I’M NOT ABRAHAM AT ALL

Kejadian 22 : 9-10 Sampailah mereka ke tempat yang dikatakan Allah kepadanya. Lalu Abraham mendirikan mezbah di situ, disusunnyalah kayu, diikatnya Ishak, anaknya itu, dan diletakkannya di mezbah itu, di atas kayu api. Sesudah itu Abraham mengulurkan tangannya, lalu mengambil pisau untuk menyembelih anaknya.

Judul artikel ini merupakan hasil perenungan saya dalam membangun hubungan dengan Tuhan. Dan harus saya akui, saya sama sekali tidak seperti Abraham dalam mentaati dan menyenangkan Tuhan. Begitu banyak hal dalam hidup saya yang sulit untuk dilepaskan ke dalam tangan Tuhan, bahkan ketika Dia meminta saya untuk melakukannya. Saya sama sekali bukan Abraham, dan bahkan tidak bisa dibandingkan dengan dia walaupun 10 persennya saja. Yah...benar sekali itu. Hal ini adalah sebuah pengakuan yang harus saya buat ketika selesai merenungkan perikop tentang bagaimana Abraham membawa Ishak anaknya yang sudah bertahun-tahun bahkan puluhan tahun dia nantikan, untuk dipersembahkan kepada Tuhan ketika Tuhan memintanya.

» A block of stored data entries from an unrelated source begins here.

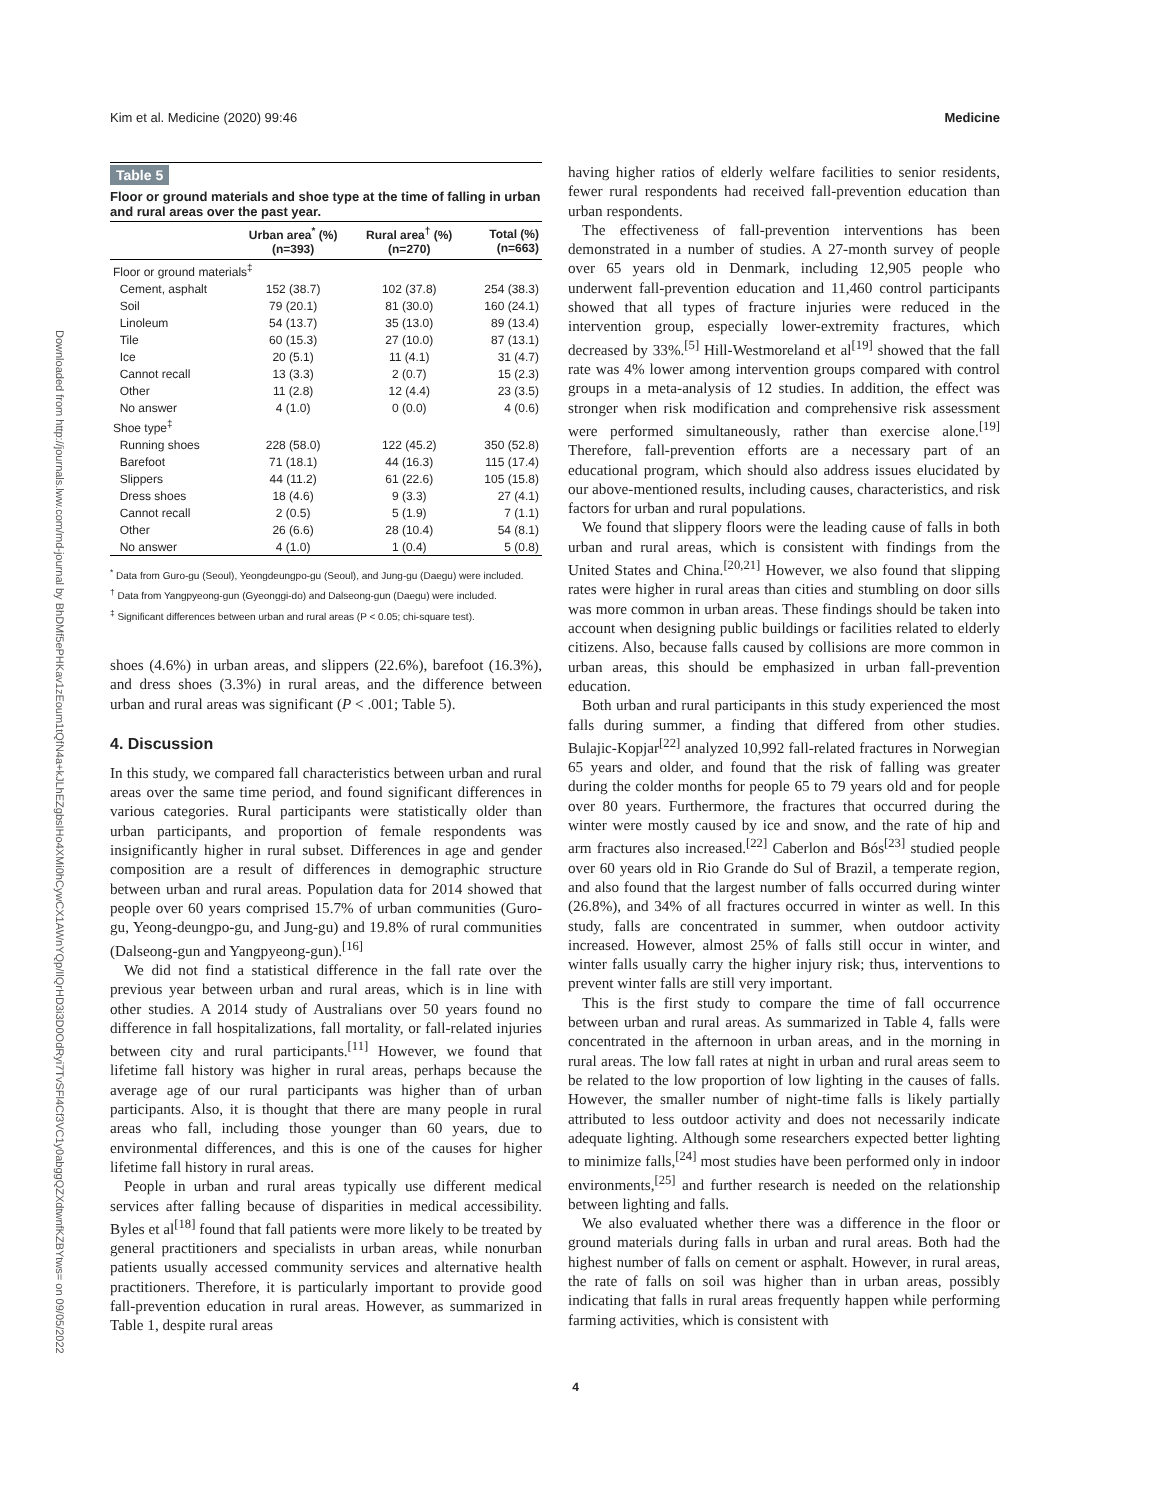Kim et al. Medicine (2020) 99:46 Medicine
Downloaded from http://journals.lww.com/md-journal by BhDMf5ePHKav1zEoum1tQfN4a+kJLhEZgbsIHo4XMi0hCywCX1AWnYQp/IlQrHD3i3D0OdRyi7TvSFl4Cf3VC1y0abggQZXdtwnfKZBYtws= on 09/05/2022
Table 5
Floor or ground materials and shoe type at the time of falling in urban and rural areas over the past year.
| | Urban area<sup>*</sup> (%) (n=393) | Rural area<sup>†</sup> (%) (n=270) | Total (%) (n=663) |
| --- | --- | --- | --- |
| Floor or ground materials<sup>‡</sup> | | | |
| Cement, asphalt | 152 (38.7) | 102 (37.8) | 254 (38.3) |
| Soil | 79 (20.1) | 81 (30.0) | 160 (24.1) |
| Linoleum | 54 (13.7) | 35 (13.0) | 89 (13.4) |
| Tile | 60 (15.3) | 27 (10.0) | 87 (13.1) |
| Ice | 20 (5.1) | 11 (4.1) | 31 (4.7) |
| Cannot recall | 13 (3.3) | 2 (0.7) | 15 (2.3) |
| Other | 11 (2.8) | 12 (4.4) | 23 (3.5) |
| No answer | 4 (1.0) | 0 (0.0) | 4 (0.6) |
| Shoe type<sup>‡</sup> | | | |
| Running shoes | 228 (58.0) | 122 (45.2) | 350 (52.8) |
| Barefoot | 71 (18.1) | 44 (16.3) | 115 (17.4) |
| Slippers | 44 (11.2) | 61 (22.6) | 105 (15.8) |
| Dress shoes | 18 (4.6) | 9 (3.3) | 27 (4.1) |
| Cannot recall | 2 (0.5) | 5 (1.9) | 7 (1.1) |
| Other | 26 (6.6) | 28 (10.4) | 54 (8.1) |
| No answer | 4 (1.0) | 1 (0.4) | 5 (0.8) |
<sup>*</sup> Data from Guro-gu (Seoul), Yeongdeungpo-gu (Seoul), and Jung-gu (Daegu) were included.
<sup>†</sup> Data from Yangpyeong-gun (Gyeonggi-do) and Dalseong-gun (Daegu) were included.
<sup>‡</sup> Significant differences between urban and rural areas (P < 0.05; chi-square test).
shoes (4.6%) in urban areas, and slippers (22.6%), barefoot (16.3%), and dress shoes (3.3%) in rural areas, and the difference between urban and rural areas was significant (P < .001; Table 5).
4. Discussion
In this study, we compared fall characteristics between urban and rural areas over the same time period, and found significant differences in various categories. Rural participants were statistically older than urban participants, and proportion of female respondents was insignificantly higher in rural subset. Differences in age and gender composition are a result of differences in demographic structure between urban and rural areas. Population data for 2014 showed that people over 60 years comprised 15.7% of urban communities (Guro-gu, Yeong-deungpo-gu, and Jung-gu) and 19.8% of rural communities (Dalseong-gun and Yangpyeong-gun).<sup>[16]</sup>
We did not find a statistical difference in the fall rate over the previous year between urban and rural areas, which is in line with other studies. A 2014 study of Australians over 50 years found no difference in fall hospitalizations, fall mortality, or fall-related injuries between city and rural participants.<sup>[11]</sup> However, we found that lifetime fall history was higher in rural areas, perhaps because the average age of our rural participants was higher than of urban participants. Also, it is thought that there are many people in rural areas who fall, including those younger than 60 years, due to environmental differences, and this is one of the causes for higher lifetime fall history in rural areas.
People in urban and rural areas typically use different medical services after falling because of disparities in medical accessibility. Byles et al<sup>[18]</sup> found that fall patients were more likely to be treated by general practitioners and specialists in urban areas, while nonurban patients usually accessed community services and alternative health practitioners. Therefore, it is particularly important to provide good fall-prevention education in rural areas. However, as summarized in Table 1, despite rural areas
having higher ratios of elderly welfare facilities to senior residents, fewer rural respondents had received fall-prevention education than urban respondents.
The effectiveness of fall-prevention interventions has been demonstrated in a number of studies. A 27-month survey of people over 65 years old in Denmark, including 12,905 people who underwent fall-prevention education and 11,460 control participants showed that all types of fracture injuries were reduced in the intervention group, especially lower-extremity fractures, which decreased by 33%.<sup>[5]</sup> Hill-Westmoreland et al<sup>[19]</sup> showed that the fall rate was 4% lower among intervention groups compared with control groups in a meta-analysis of 12 studies. In addition, the effect was stronger when risk modification and comprehensive risk assessment were performed simultaneously, rather than exercise alone.<sup>[19]</sup> Therefore, fall-prevention efforts are a necessary part of an educational program, which should also address issues elucidated by our above-mentioned results, including causes, characteristics, and risk factors for urban and rural populations.
We found that slippery floors were the leading cause of falls in both urban and rural areas, which is consistent with findings from the United States and China.<sup>[20,21]</sup> However, we also found that slipping rates were higher in rural areas than cities and stumbling on door sills was more common in urban areas. These findings should be taken into account when designing public buildings or facilities related to elderly citizens. Also, because falls caused by collisions are more common in urban areas, this should be emphasized in urban fall-prevention education.
Both urban and rural participants in this study experienced the most falls during summer, a finding that differed from other studies. Bulajic-Kopjar<sup>[22]</sup> analyzed 10,992 fall-related fractures in Norwegian 65 years and older, and found that the risk of falling was greater during the colder months for people 65 to 79 years old and for people over 80 years. Furthermore, the fractures that occurred during the winter were mostly caused by ice and snow, and the rate of hip and arm fractures also increased.<sup>[22]</sup> Caberlon and Bós<sup>[23]</sup> studied people over 60 years old in Rio Grande do Sul of Brazil, a temperate region, and also found that the largest number of falls occurred during winter (26.8%), and 34% of all fractures occurred in winter as well. In this study, falls are concentrated in summer, when outdoor activity increased. However, almost 25% of falls still occur in winter, and winter falls usually carry the higher injury risk; thus, interventions to prevent winter falls are still very important.
This is the first study to compare the time of fall occurrence between urban and rural areas. As summarized in Table 4, falls were concentrated in the afternoon in urban areas, and in the morning in rural areas. The low fall rates at night in urban and rural areas seem to be related to the low proportion of low lighting in the causes of falls. However, the smaller number of night-time falls is likely partially attributed to less outdoor activity and does not necessarily indicate adequate lighting. Although some researchers expected better lighting to minimize falls,<sup>[24]</sup> most studies have been performed only in indoor environments,<sup>[25]</sup> and further research is needed on the relationship between lighting and falls.
We also evaluated whether there was a difference in the floor or ground materials during falls in urban and rural areas. Both had the highest number of falls on cement or asphalt. However, in rural areas, the rate of falls on soil was higher than in urban areas, possibly indicating that falls in rural areas frequently happen while performing farming activities, which is consistent with
4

Berapa banyak hal yang terjadi dalam hidup kita, yang mungkin sudah kita nantikan berbulan-bulan atau bahkan bertahun-tahun? Dan ketika akhirnya terpenuhi, Tuhan meminta kita untuk bisa menyerahkannya kembali kepada Tuhan, dapat anda bayangkan betapa sulitnya hal itu. Kalau bisa, pastilah kita akan bernego dengan Tuhan dan meminta supaya jangan yang ini yang Tuhan minta. Bisa jadi ‘sesuatu’ itu akhirnya menjadi satu ‘kesenangan’ atau ‘favorit’ kita. Bisa anda bayangkan kesulitannya untuk melepaskannya kembali. Bahkan dunia bisa mengatakan betapa bodohnya kita kalau kita melepaskannya begitu saja setelah sekian lama berjuang dan menantikannya.

Tapi dari kisah Abraham ini, kita bisa melihat bagaimana ia tidak menaruh hatinya melekat pada anaknya, tapi melekat pada Tuhan. Ia adalah seorang yang terpandang dan sangat kaya raya. Tapi semua kekayaannya itu pasti tidak akan sebanding dengan anaknya, hasil perkawinannya dengan Sarah. Buah hatinya, satu-satunya putra yang akan menjadi akhli warisnya. Tentulah ia akan jauh lebih mudah untuk memberikan seluruh hartanya dibanding kehilangan anak tunggal dari Sarah ini. Ishak tentulah merupakan ‘kesukaannya’ – ‘favorit’nya. Tentu sulit bagi dia untuk melepaskannya.

2 Tawarikh 20:7 Bukankah Engkau Allah kami yang menghalau penduduk tanah ini dari depan umat-Mu Israel, dan memberikannya kepada keturunan Abraham, sahabat-Mu itu, untuk selama-lamanya?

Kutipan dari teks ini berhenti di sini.